Was passiert mit dem Nachlass der Stasi?
Für die geretteten Dokumente der DDR-Staatssicherheit ist künftig nicht mehr eine eigene Bundesbehörde zuständig. Sie wird aufgelöst.
(dpa) Das ist jetzt 31 Jahre her: Am 15. Januar 1990 verschaffen sich aufgebrachte DDR-Bürger Zutritt zur abgeschotteten Stasi-Zentrale in Ost-Berlin. Wenige Wochen nach dem Mauerfall stoppen sie die weitere Vernichtung von Stasi-Akten. In den DDR-Bezirken haben mutige DDR-Bürgerrechtler schon zuvor diese Hinterlassenschaften gesichert. Millionen Blätter, Tausende Fotos und Tonträger werden die Basis für den Aufbau der Stasi-Unterlagen-Behörde.

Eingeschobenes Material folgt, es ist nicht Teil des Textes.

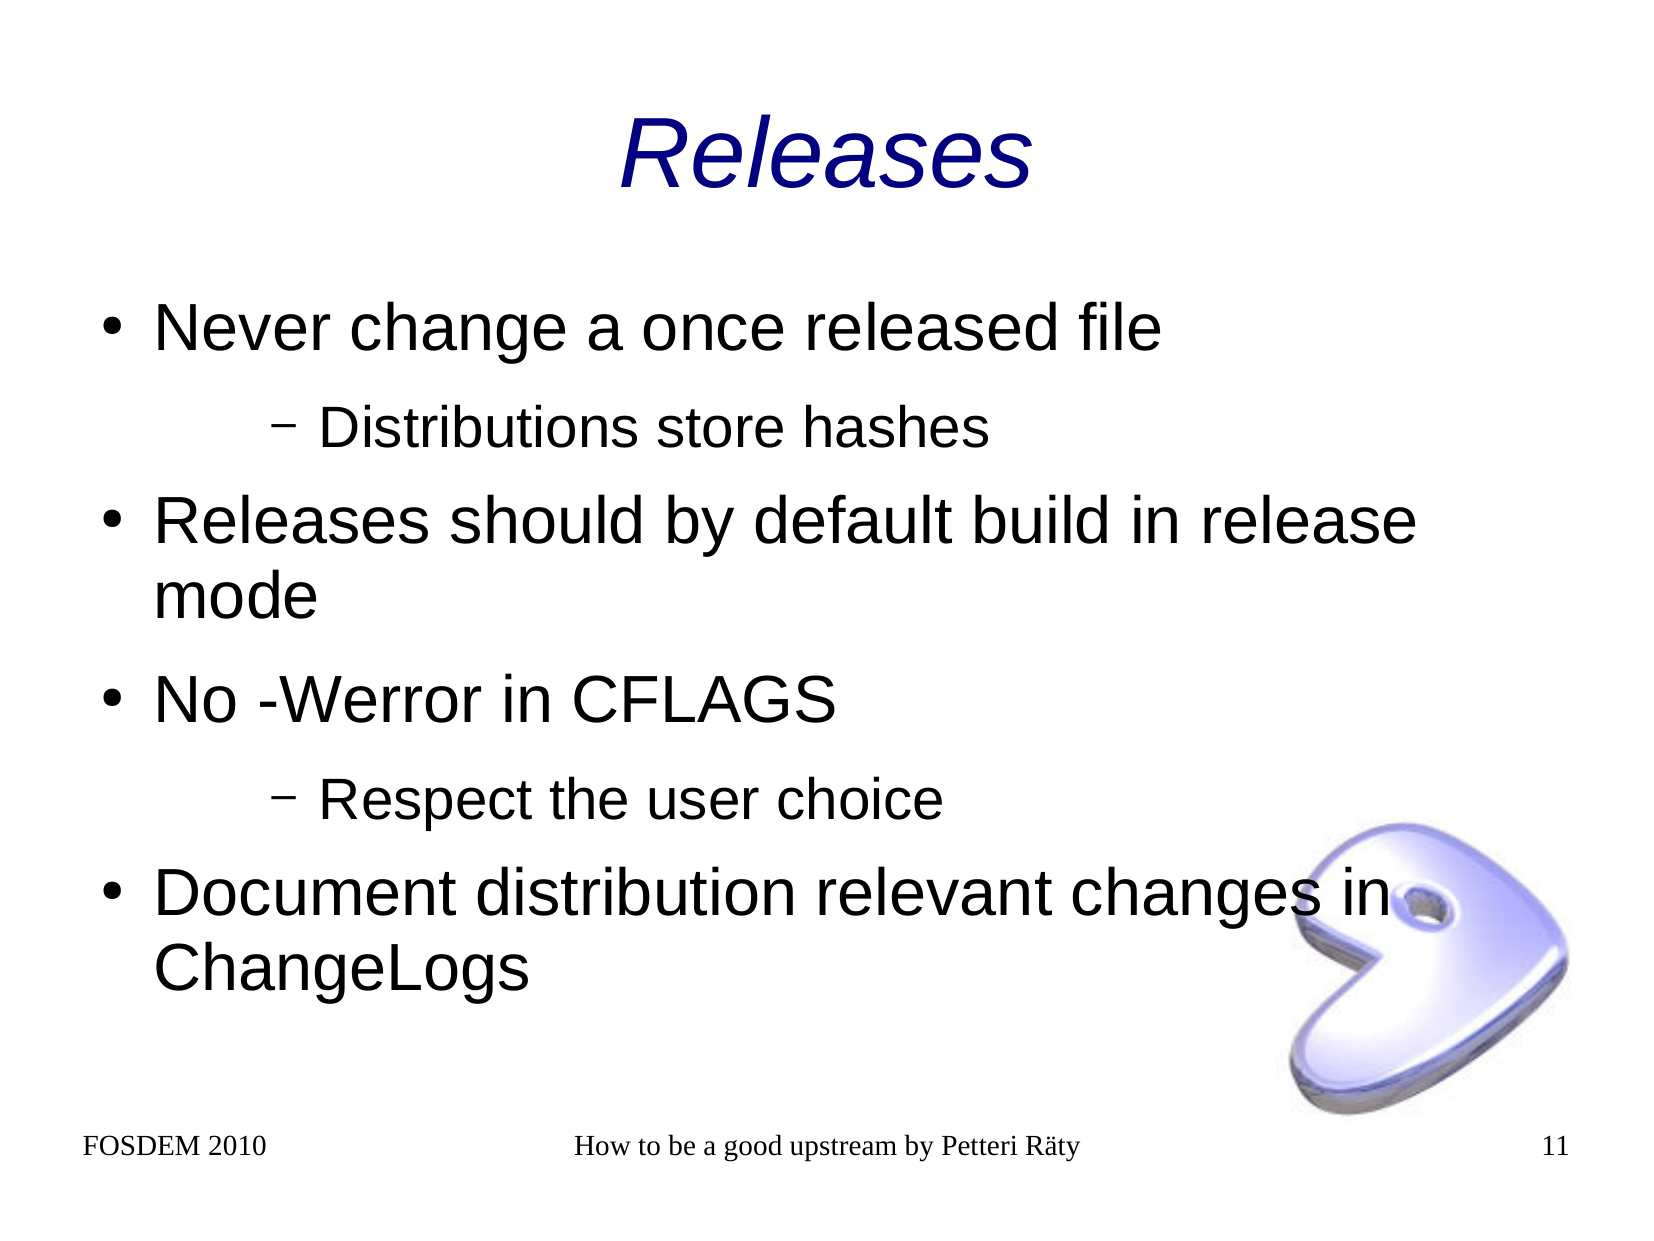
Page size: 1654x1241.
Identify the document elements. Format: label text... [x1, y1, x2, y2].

title Releases [82, 49, 1571, 257]
picture [1275, 818, 1576, 1125]
list Never change a once released file Distributions store hashes Releases should by default build in release mode No -Werror in CFLAGS Respect the user choice Document distribution relevant changes in ChangeLogs [82, 290, 1571, 1108]
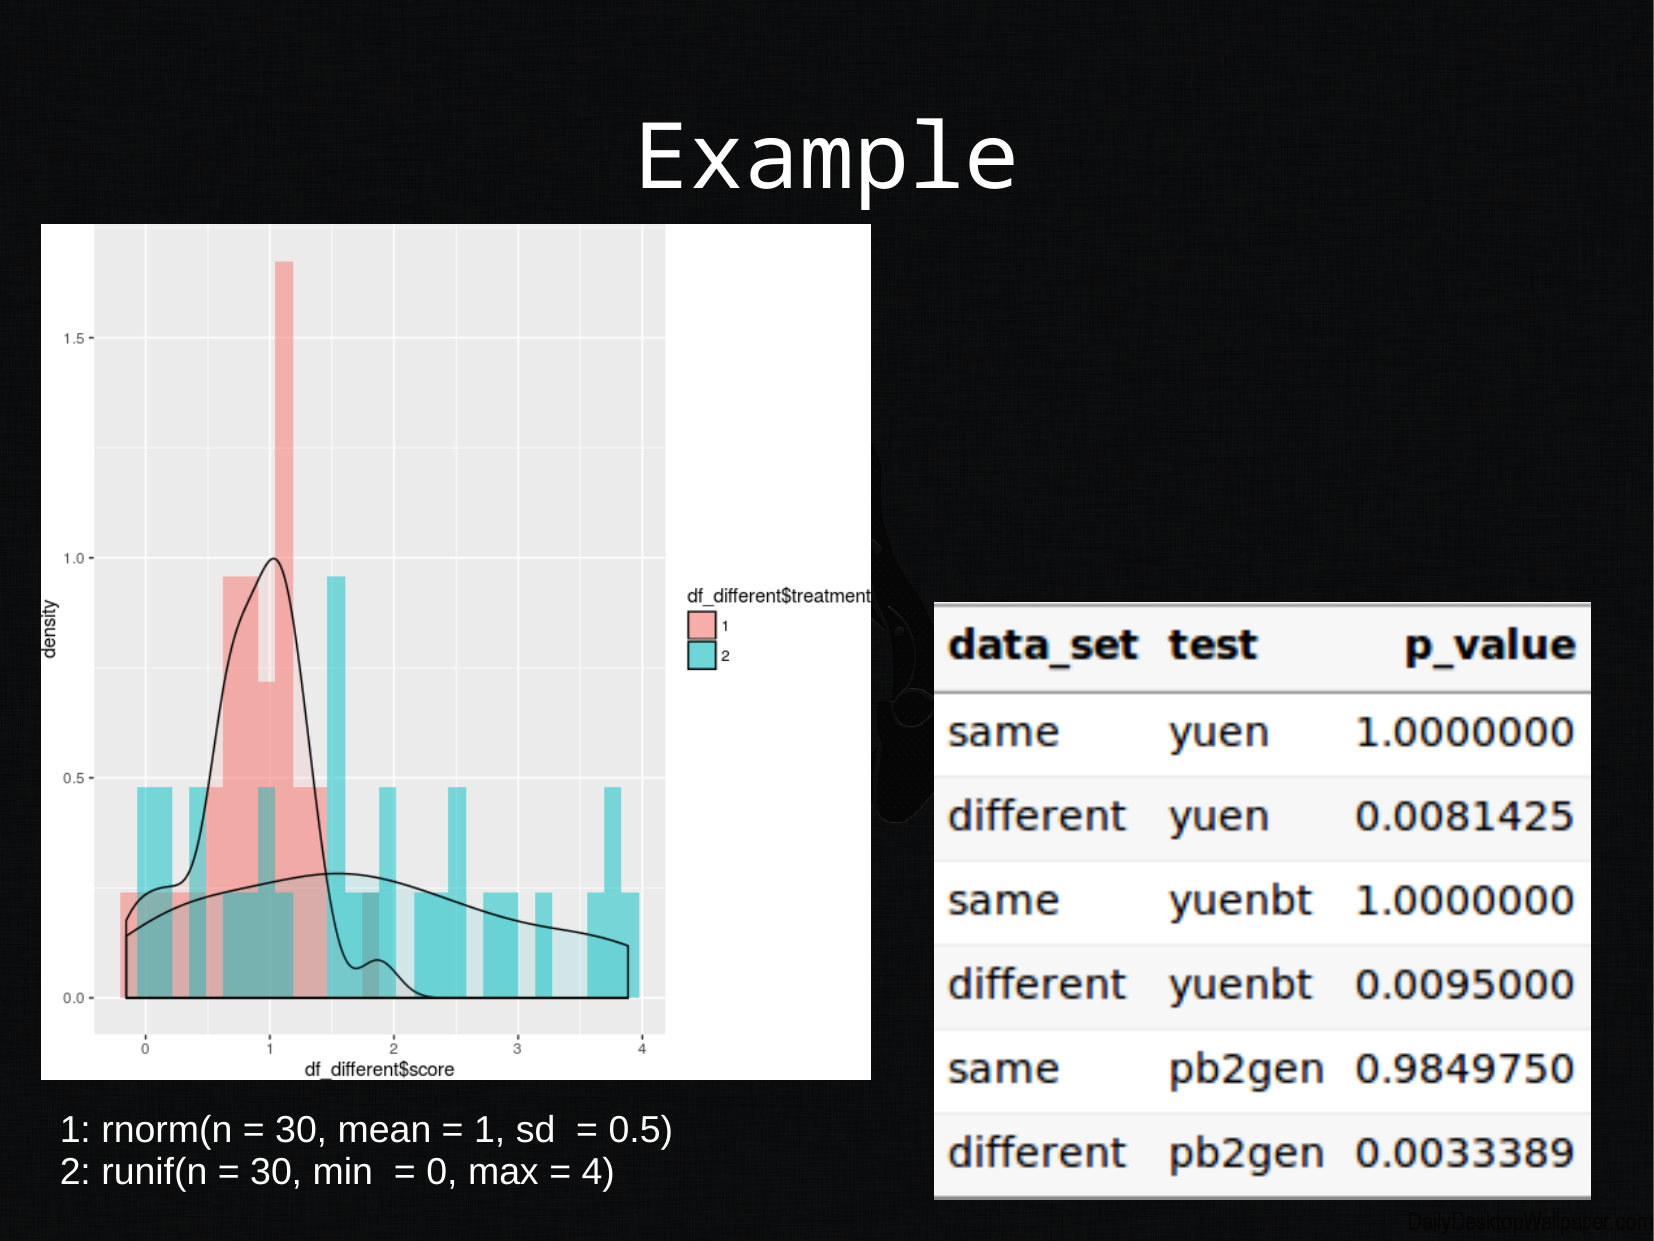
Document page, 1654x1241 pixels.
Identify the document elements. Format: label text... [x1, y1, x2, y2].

picture [0, 0, 1654, 1241]
text_box 1: rnorm(n = 30, mean = 1, sd = 0.5) 2: runif(n = 30, min = 0, max = 4) [45, 1101, 689, 1201]
title Example [82, 49, 1571, 257]
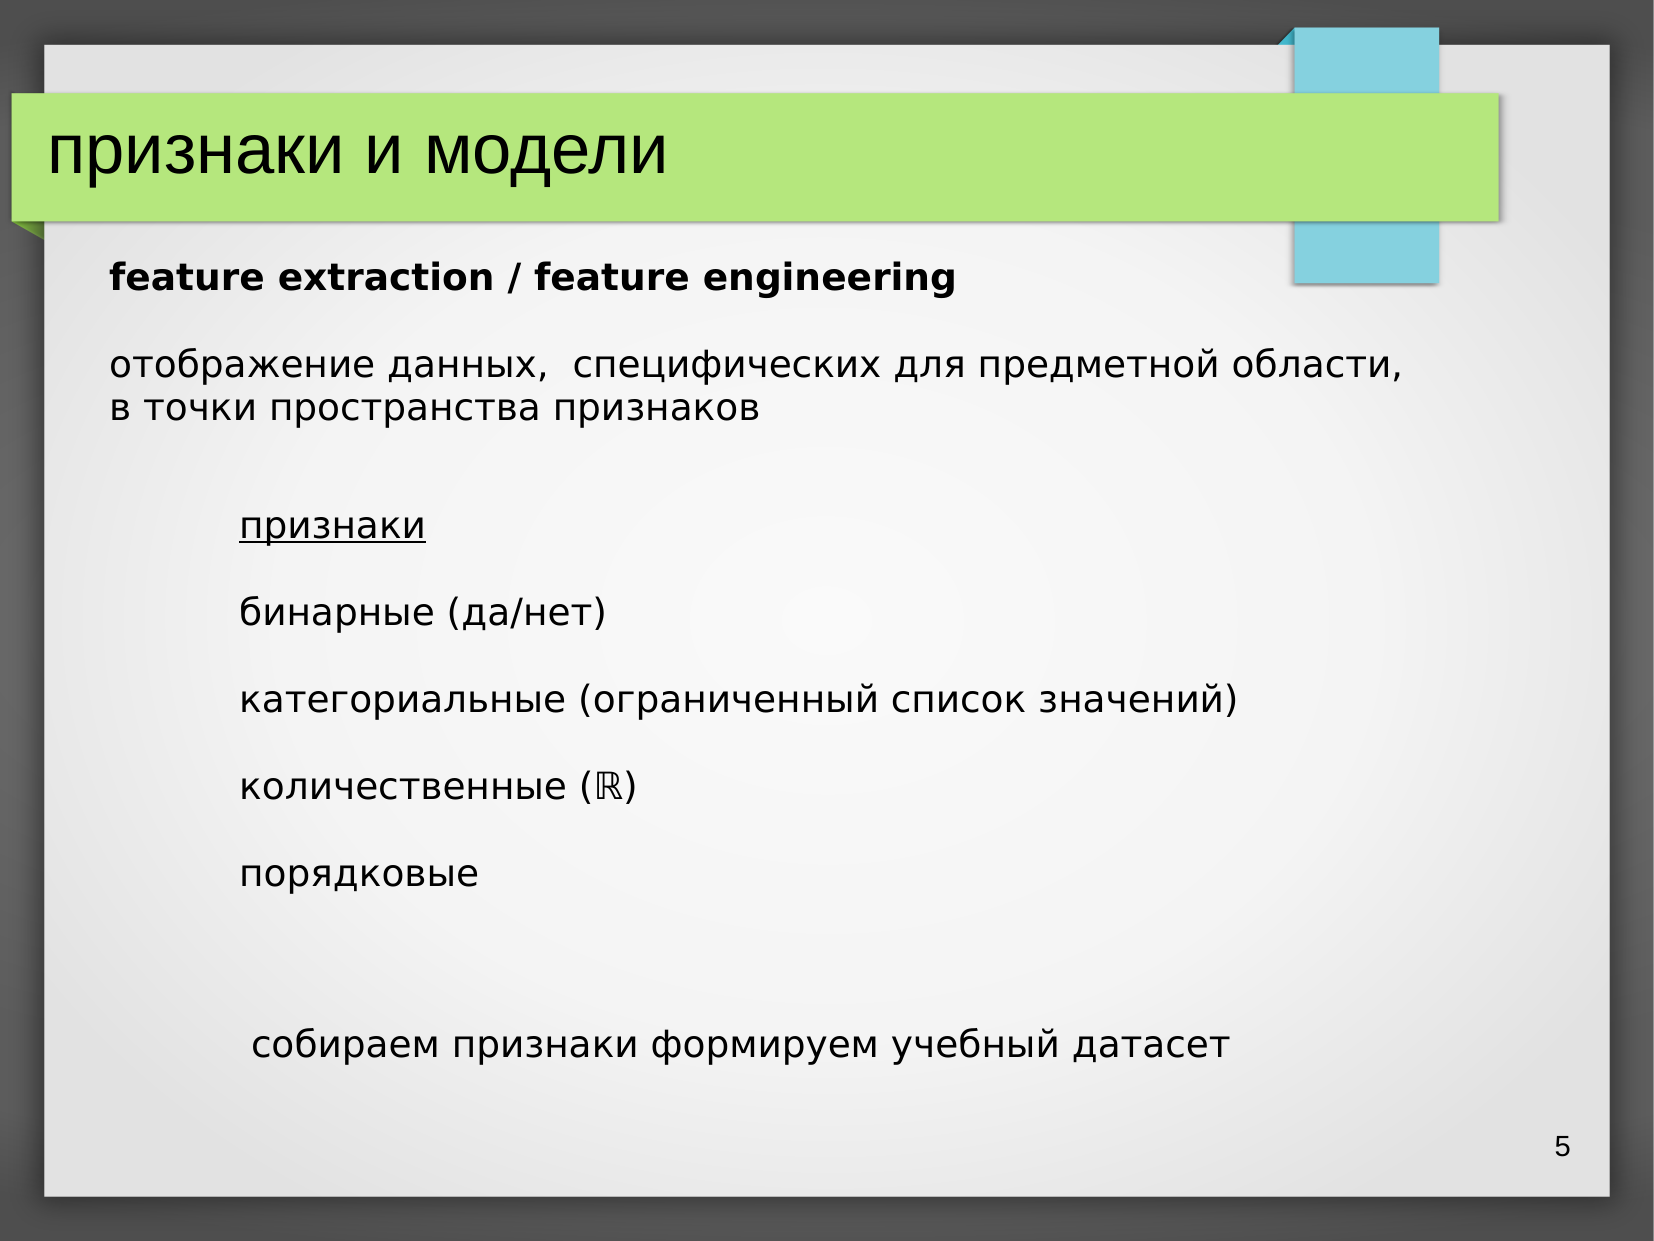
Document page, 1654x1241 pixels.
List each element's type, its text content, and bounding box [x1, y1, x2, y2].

text_box feature extraction / feature engineering отображение данных, специфических для предметной области, в точки пространства признаков [94, 248, 1560, 445]
picture [0, 0, 1654, 1241]
text_box признаки бинарные (да/нет) категориальные (ограниченный список значений) количественные (ℝ) порядковые [224, 496, 1323, 947]
title признаки и модели [47, 109, 1465, 189]
text_box собираем признаки формируем учебный датасет [236, 1015, 1247, 1077]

Dieses Jahr wird die Bundesbehörde nun aufgelöst. Die Akten kommen ins Bundesarchiv, die etwa 1300 Mitarbeiter werden übernommen. Das Amt des Bundesbeauftragten für die Stasi-Unterlagen wird abgeschafft, Amtsinhaber Roland Jahn scheidet im Juni aus. Wiederholt hatte der frühere DDR-Oppositionelle stolz auf den einmaligen Charakter der Sonderbehörde mit rechtsstaatlicher Nutzung der Dokumente aus einem Unrechtsstaat verwiesen. Das bevorstehende Ende seiner Einrichtung sieht der 67-Jährige aber gelassen. „Die Akten bleiben offen, Auskünfte werden weiter erteilt“, zeigt er sich überzeugt.
Ein Argument für die gravierenden Veränderungen war: Technik, Ressourcen und Kompetenzen sollen gebündelt werden. Viele der Papiere sind in einem schlechten Zustand, Unterlagen sollen digitalisiert werden. Der Sanierungsstau in den ostdeutschen Archiv-Standorten ist riesig. Das Konzept für die Überführung der Stasi-Akten hat Jahn zusammen mit dem Chef des Bundesarchivs, Michael Hollmann, erarbeitet. Im November wurde es vom Bundestag beschlossen.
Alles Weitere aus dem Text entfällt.